■ Problem:
Counting from the line that holds "# Reddit DApp", return each line exactly, through and including the last line of the entries.

■ Record set:

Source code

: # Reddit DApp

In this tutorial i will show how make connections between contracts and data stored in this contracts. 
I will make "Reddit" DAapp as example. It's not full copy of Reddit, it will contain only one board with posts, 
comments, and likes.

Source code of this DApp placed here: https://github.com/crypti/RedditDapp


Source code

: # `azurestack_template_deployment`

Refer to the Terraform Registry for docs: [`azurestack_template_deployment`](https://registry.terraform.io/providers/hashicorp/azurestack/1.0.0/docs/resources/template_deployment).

■ Answer to this problem:
: # Reddit DApp

In this tutorial i will show how make connections between contracts and data stored in this contracts. 
I will make "Reddit" DAapp as example. It's not full copy of Reddit, it will contain only one board with posts, 
comments, and likes.

Source code of this DApp placed here: https://github.com/crypti/RedditDapp


Source code

: # `azurestack_template_deployment`

Refer to the Terraform Registry for docs: [`azurestack_template_deployment`](https://registry.terraform.io/providers/hashicorp/azurestack/1.0.0/docs/resources/template_deployment).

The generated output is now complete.